▶ Articolo:
-----

I programmi televisivi di allora andavano in onda solo la sera, nel pomeriggio alle 17,00 andava in visione su l'unico canale esistente la tivù dei ragazzi, con un pupazzo animato chiamato "Picchio cannocchiale", un programma di mezz'ora e poi la sera attorno alle 7 e 30 irradiavano il telegiornale e subito dopo "Carosello", uno spazio pubblicitario  di una ventina di minuti e infine l'unico programma di intrattenimento.
L'intrattenimento era vario, una sera una commedia, un'altra un film, il sabato il varietà, il famosissimo "Musichiere" e invece la domenica che non c'era la tivù dei ragazzi, prima del telegiornale trasmettevano un tempo di una partita di calcio e comunque tutto rigorosamente in bianco e nero.
La casa di mia nonna dove abitavo era piccolissima, due belle stanze grandi e un bagno-cucina, io giocavo sempre sul pianerottolo perchè dentro non c'era spazio, il pianerottolo in pratica univa le abitazioni delle due nonne, le porte allora erano sempre aperte e sembrava come se fosse tutta una casa.
Nella casa dove abitavo si entrava subito in una stanza, appoggiato al muro sulla destra c'era il lettino di mio zio Giacomino, fratello di mia madre, in fondo il letto dei miei nonni, a destra l'armadio e a sinistra il comò, davanti ai piedi del letto il tavolo e a sinistra della stanza la credenza, sulla parete accanto alla porta l'appendi panni e nella porta accanto il bagno-cucina.
Nell'altra stanza c'era la camera da letto dei miei, a destra il lettino tra comodino e comò, dove dormiva mia sorella Cettina, quella del vino esatto, a sinistra l'armadio, ai piedi del letto e davanti ad una parete di compensato che delimitava un camerino, dormivamo come si dice da noi "testa e piedi", io e mia sorella Flora, l'aristocratica, bravi.

-----

▶ Dati forniti:
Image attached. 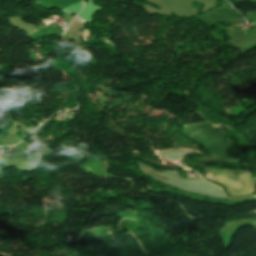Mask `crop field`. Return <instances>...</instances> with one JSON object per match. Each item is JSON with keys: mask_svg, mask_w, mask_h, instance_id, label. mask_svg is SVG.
<instances>
[{"mask_svg": "<svg viewBox=\"0 0 256 256\" xmlns=\"http://www.w3.org/2000/svg\"><path fill=\"white\" fill-rule=\"evenodd\" d=\"M46 125H48V124L44 123L41 127H39L37 130H35L33 133H37V132L41 131L42 129H44V127ZM33 133H31V134H33Z\"/></svg>", "mask_w": 256, "mask_h": 256, "instance_id": "crop-field-2", "label": "crop field"}, {"mask_svg": "<svg viewBox=\"0 0 256 256\" xmlns=\"http://www.w3.org/2000/svg\"><path fill=\"white\" fill-rule=\"evenodd\" d=\"M176 150H185V149H176ZM176 150H171V151H176ZM187 151L195 152V151H192V150H187ZM195 153H198V152H195Z\"/></svg>", "mask_w": 256, "mask_h": 256, "instance_id": "crop-field-3", "label": "crop field"}, {"mask_svg": "<svg viewBox=\"0 0 256 256\" xmlns=\"http://www.w3.org/2000/svg\"><path fill=\"white\" fill-rule=\"evenodd\" d=\"M206 177H209L211 179H214V180H217L219 182H222V183H225L227 185H230V186H233V187H237L238 183L237 182H234V181H231L229 179H226V178H223V177H220V176H216V175H213V174H210V173H207V176Z\"/></svg>", "mask_w": 256, "mask_h": 256, "instance_id": "crop-field-1", "label": "crop field"}, {"mask_svg": "<svg viewBox=\"0 0 256 256\" xmlns=\"http://www.w3.org/2000/svg\"><path fill=\"white\" fill-rule=\"evenodd\" d=\"M11 147H13V146H11Z\"/></svg>", "mask_w": 256, "mask_h": 256, "instance_id": "crop-field-4", "label": "crop field"}]
</instances>
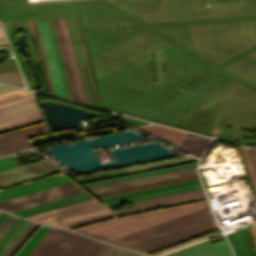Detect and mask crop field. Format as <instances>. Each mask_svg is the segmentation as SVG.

-----

▶ Consegna:
Puoi proseguire il racconto di ricordi d'infanzia che precede i record, partendo subito dopo la sua ultima frase?

▶ Svolgimento:
Il bagno-cucina, aveva in mezzo una grande vasca rettangolare, sempre piena d'acqua perchè non avevamo un recipiente e poi faceva da frigorifero, li dentro mettevamo al fresco l'anguria, le bottiglie d'acqua, insomma tutto quello che si poteva tenere fresco, la carne no perchè non la mangiavamo quasi mai e nemmeno il latte, perchè la mattina passava il pastore con il latte appena munto e non ne restava mai, anzi.
In questa grande vasca che in dialetto si chiamava "pila", attingevamo con una caraffa l'acqua per scaricare il water, che a sua volta stava alla destra sotto la finestra, a sinistra poggiata su una lastra di marmo "la balata", c'erano i fuochi, accanto l'olio e le spezie, sopra sul muro erano appese le stoviglie e sotto al marmo, c'era la pattumiera, i detersivi, lo straccio e così via.
Tutto questo quadretto per dirvi quanto eravamo poveri e comunque felici di quel poco, i miei giocattoli erano i pezzettini di legno che lo zio Giacomino mi portava la sera dal lavoro, io ero tra i bambini più fortunati, perchè stavo in casa con uno zio falegname, altri non potevano giocare nemmeno con quei pezzetti di legno.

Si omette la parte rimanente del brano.